Quem é o bandido que você quer ver morto?


Eu não gosto do Jair Bolsonaro. Discordo veementemente de seu discurso, de sua postura, de suas ideias, e não gostaria de viver em um país governado por ele.
Entretanto, não quero Jair Bolsonaro morto.
Não quero ninguém morto, aliás. Nem o ladrão e nem a polícia. Nem o branco e nem o preto. Nem o rico e nem o pobre. Nem o coxinha e nem o pão com mortadela. Nem eu e nem quem pensa diferente de mim. Daí minha incompatibilidade e rejeição ao Bolsonaro e tudo o que ele representa.
Ocorre que, ao contrário de mim e exatamente como Jair Bolsonaro, Adélio Bispo de Oliveira, o homem que o esfaqueou, quer ver sangue. Adélio, assim como Bolsonaro, acredita que existem pessoas que merecem morrer. A diferença é que Bolsonaro quer matar “o bandido” e Adélio quer matar o Bolsonaro – que, para Adélio, é “o bandido”.
O maior problema em querer ver o bandido morto é definir quem é o bandido que deve morrer. Seria o sujeito que espreita tua casa de madrugada? O vizinho que estacionou o carro na porta da tua garagem? O político que desvia dinheiro público? O moleque que fuma maconha? O amigo do Facebook que discorda de ti? O cara de 20 que namora a menina de 13? O jovem que estaciona na vaga do idoso?
Quem é o bandido que você quer ver morrer?
Este atentado inadmissível, injustificável e covarde, sofrido por um candidato à Presidência da República, justamente aquele que defende armar e inflamar a população, poderia ser uma ótima oportunidade para ligarmos os pontos e conectarmos os fatos, compreendendo que a violência é autossustentável. Ela só precisa de si mesma para subsistir e prosperar.

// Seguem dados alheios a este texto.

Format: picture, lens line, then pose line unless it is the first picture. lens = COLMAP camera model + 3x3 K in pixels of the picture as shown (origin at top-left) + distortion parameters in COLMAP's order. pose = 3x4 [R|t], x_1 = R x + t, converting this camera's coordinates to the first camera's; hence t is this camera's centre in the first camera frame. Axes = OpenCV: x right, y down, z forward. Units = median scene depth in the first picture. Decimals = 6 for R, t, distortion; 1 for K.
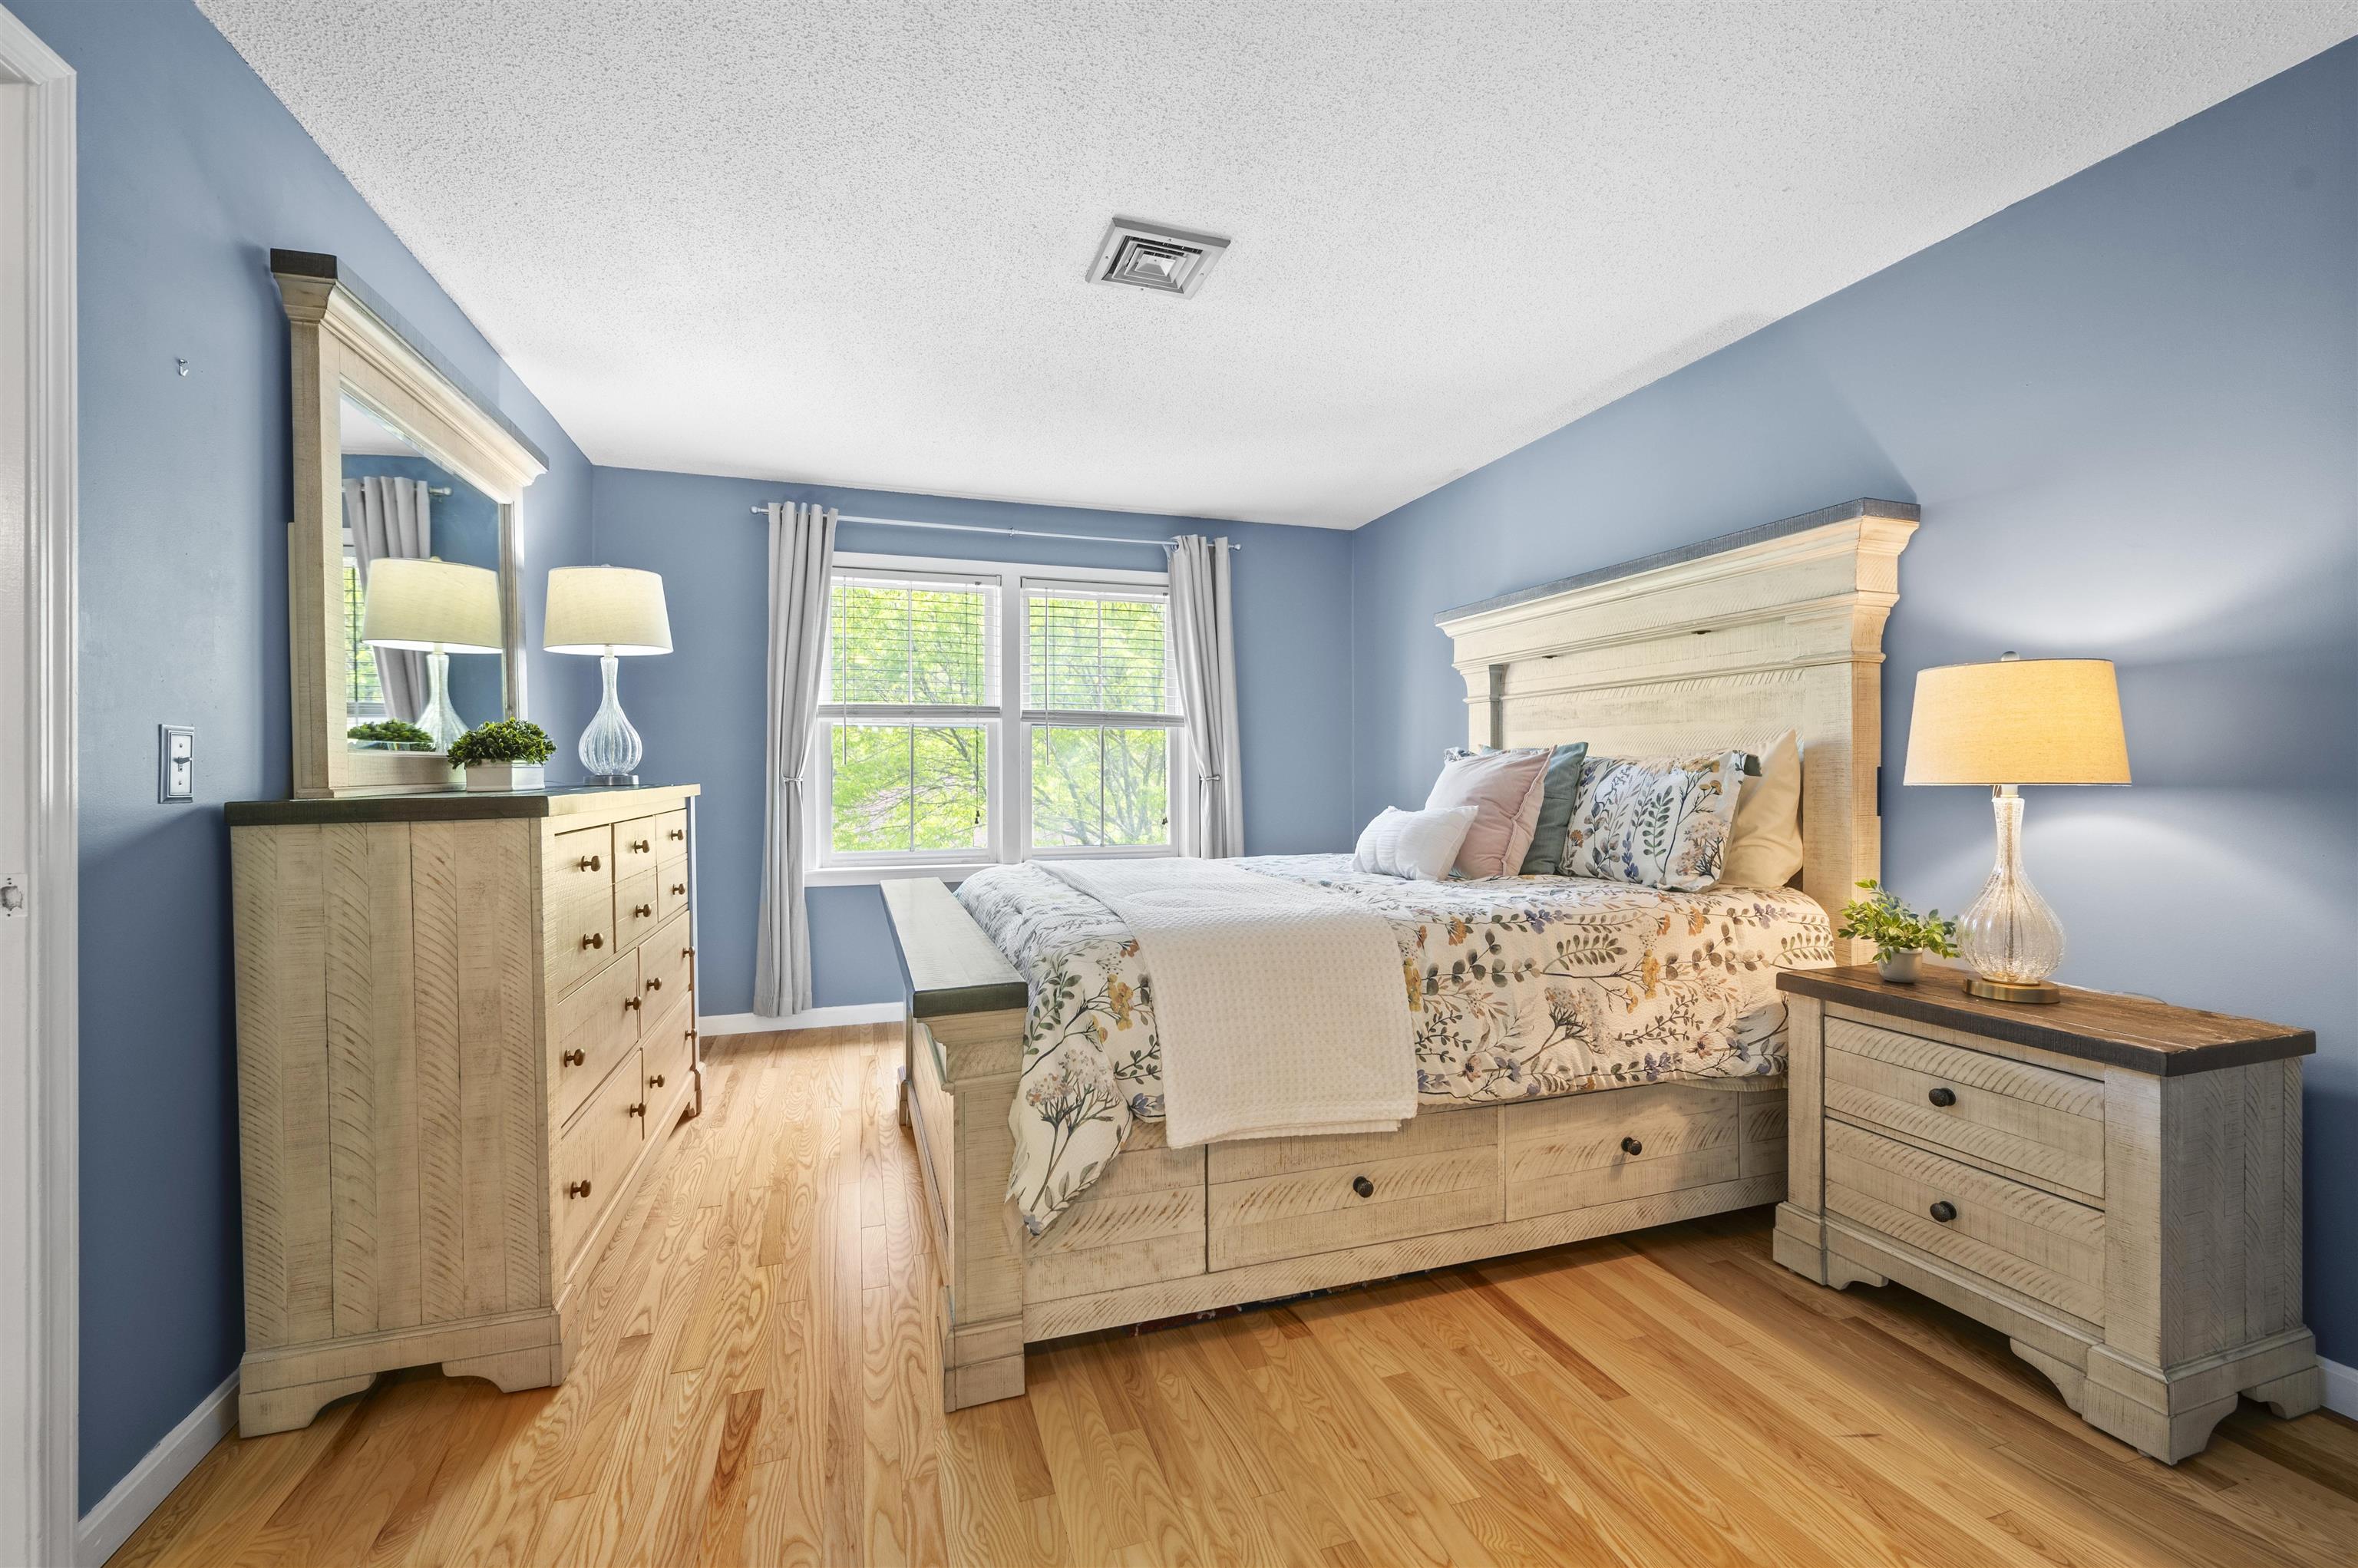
lens RADIAL K [[983.8, 0, 1180.9], [0, 983.8, 777.4], [0, 0, 1]] dist [-0.002546, 0.000801]
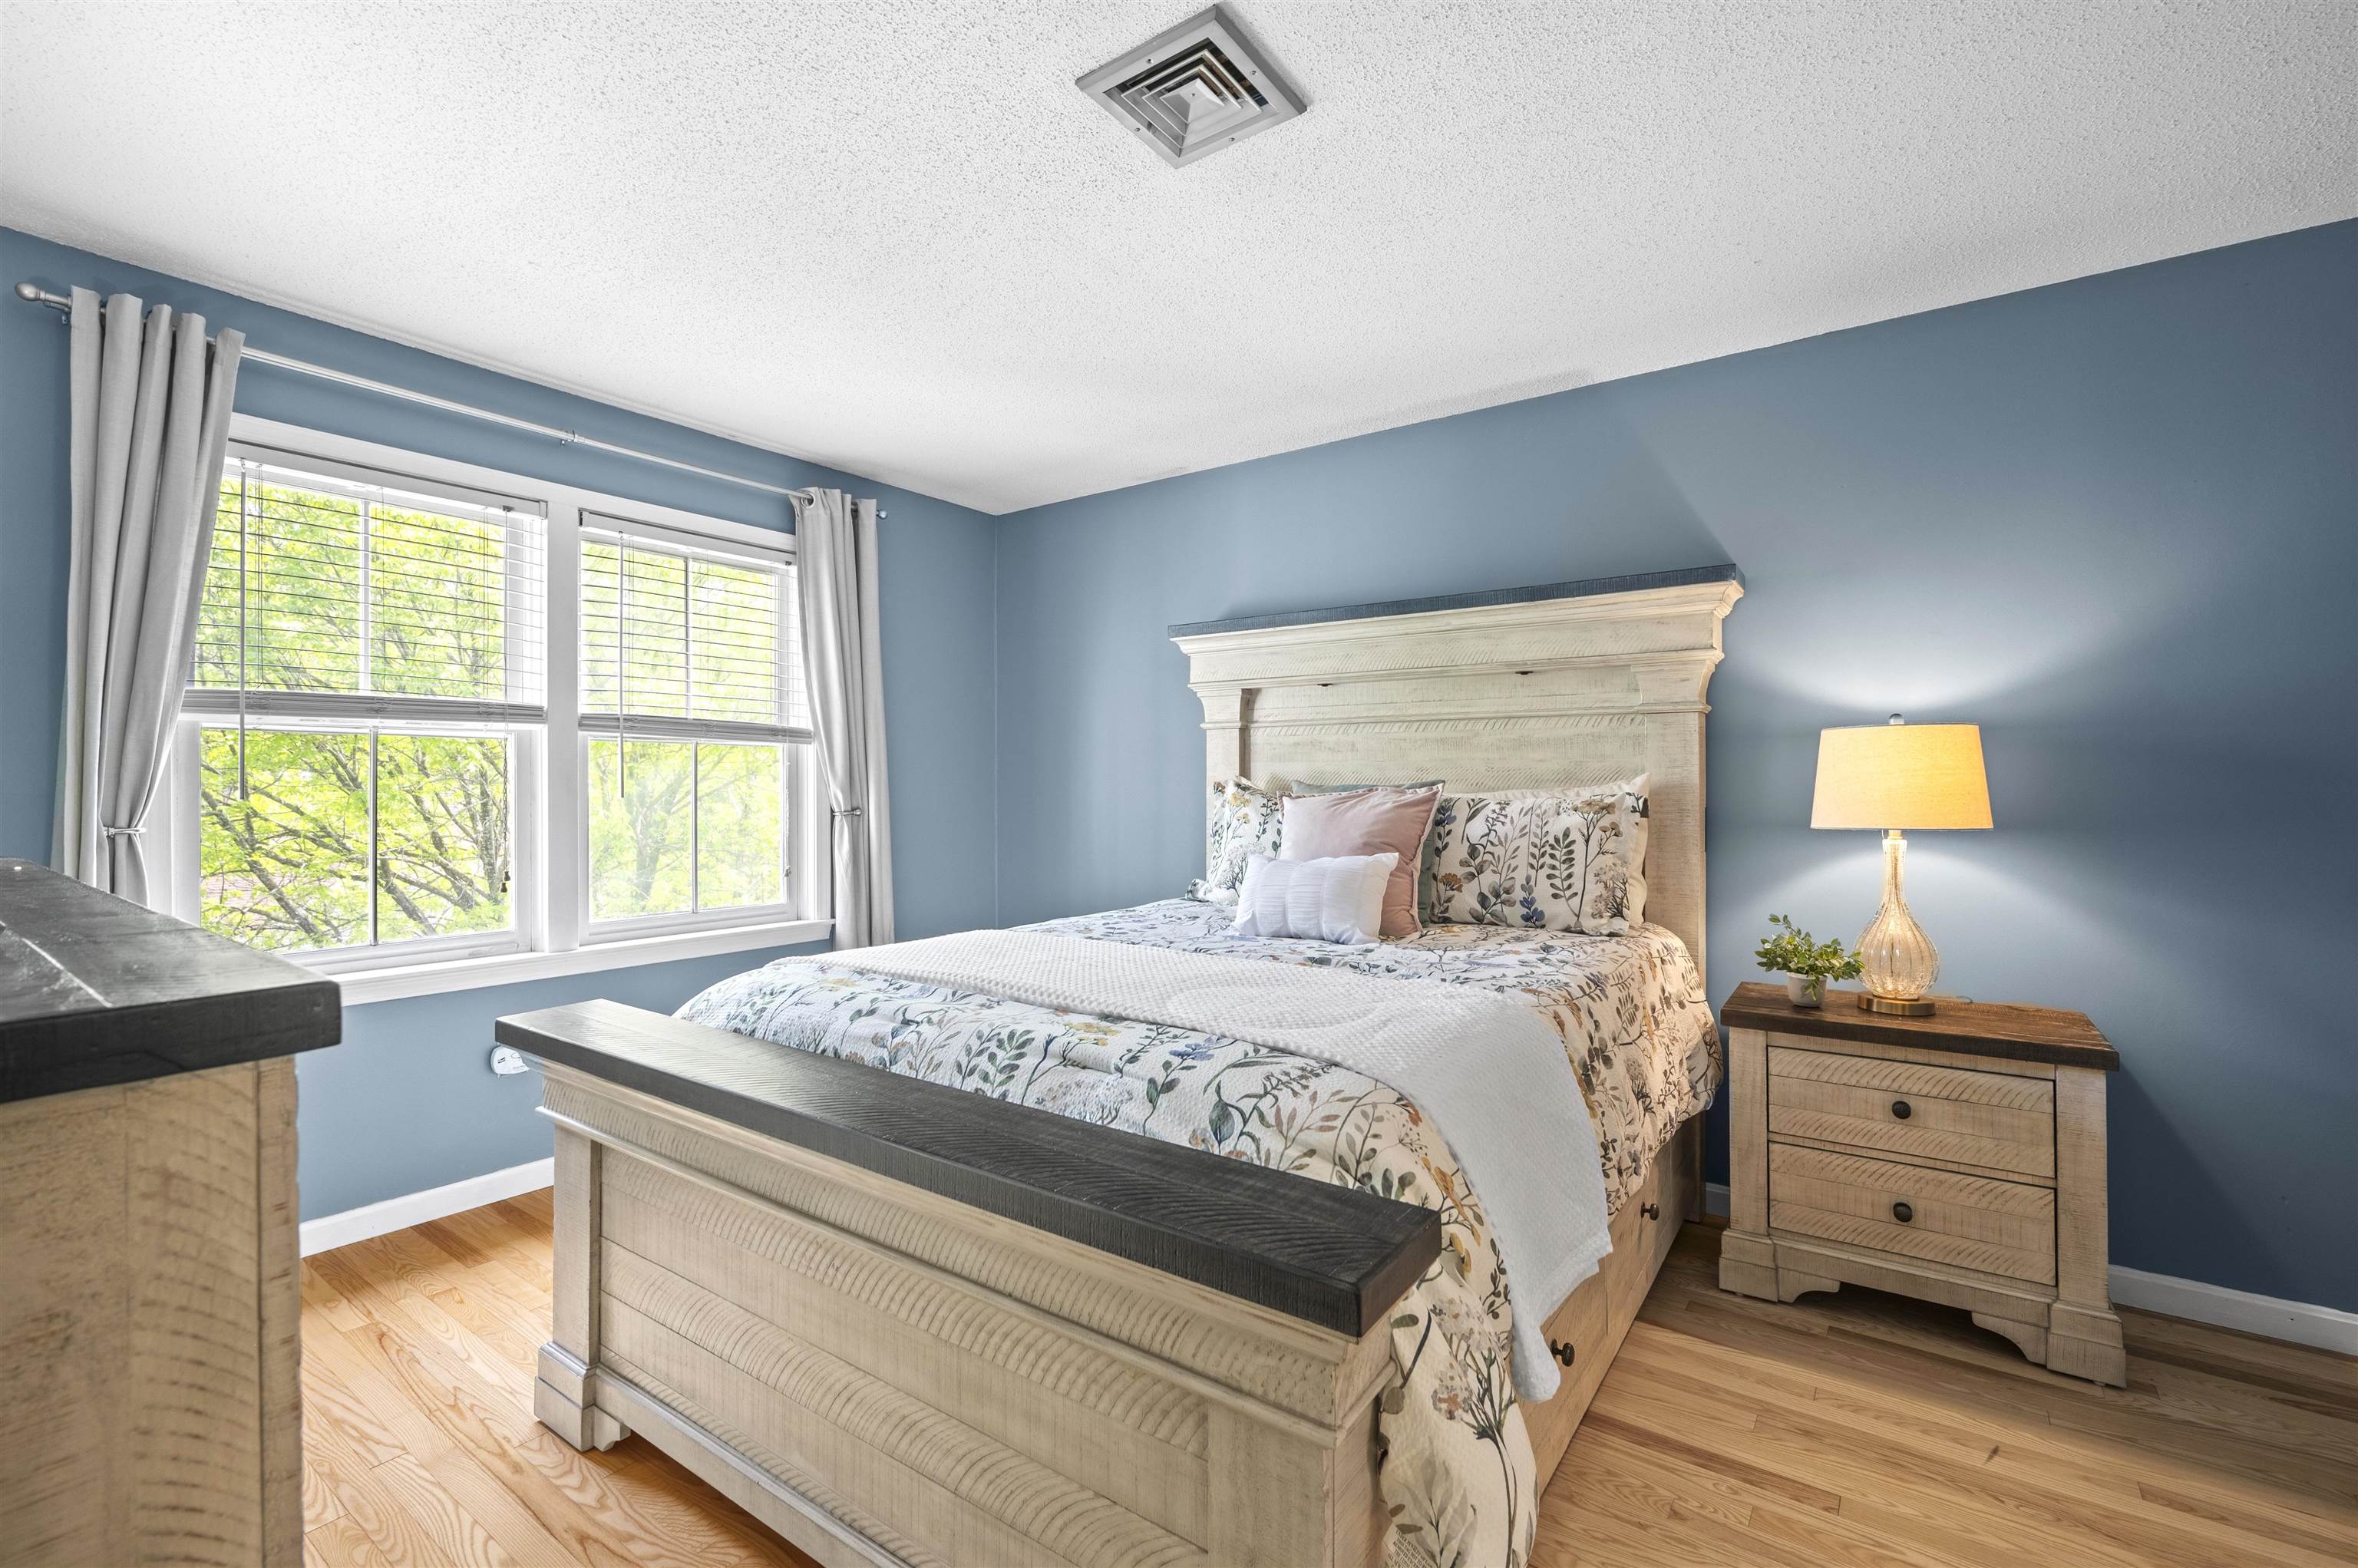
lens RADIAL K [[1025.9, 0, 1172.6], [0, 1025.9, 781.9], [0, 0, 1]] dist [-0.000766, 0.000195]
pose [[0.812556, 0.002469, 0.582878, -0.445234], [0.001886, 0.999975, -0.006866, -0.032300], [-0.582880, 0.006678, 0.812531, 0.405107]]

Esta poderia ser uma ótima oportunidade, mas não, infelizmente não será. E não será justamente porque a violência é autossustentável e só precisa de si para subsistir e prosperar.
Porque agora, quem apoia o Bolsonaro quer ver o Adélio morto. Quem critica o Bolsonaro, por sua vez, lamenta que ele ainda esteja vivo, e sustenta o mesmo discurso de ódio que o tornou famoso. É um ciclo sem fim: violência gera violência do mesmo jeito que macieiras geram maçãs.
No fim das contas, concordamos tanto com Bolsonaro como com Adélio: o bandido merece mesmo morrer.
Mas se, para cada um, o bandido é um, como fazer? Para Bolsonaro, é Adélio. Para Adélio, é Bolsonaro. Para mim, bandido é o cara que me fechou e me xingou no trânsito, e para o cara que me fechou e me xingou no trânsito, o bandido sou eu, que só atrapalho e atravanco o seu caminho.  
Por isso não quero ninguém morto. Quero o bandido e o mocinho vivos. Quero o Bolsonaro vivo, o Adélio vivo, opositores e simpatizantes, antagonistas e protagonistas, gremistas, colorados e flamenguistas, comunistas e consumistas. Quero todo mundo bem vivo, inclusive eu e você.
Porque, se para cada cabeça, há uma sentença; para cada sentença, haverá um “bandido” morto.
Nesta equação, eu pergunto: você seria capaz de sobreviver?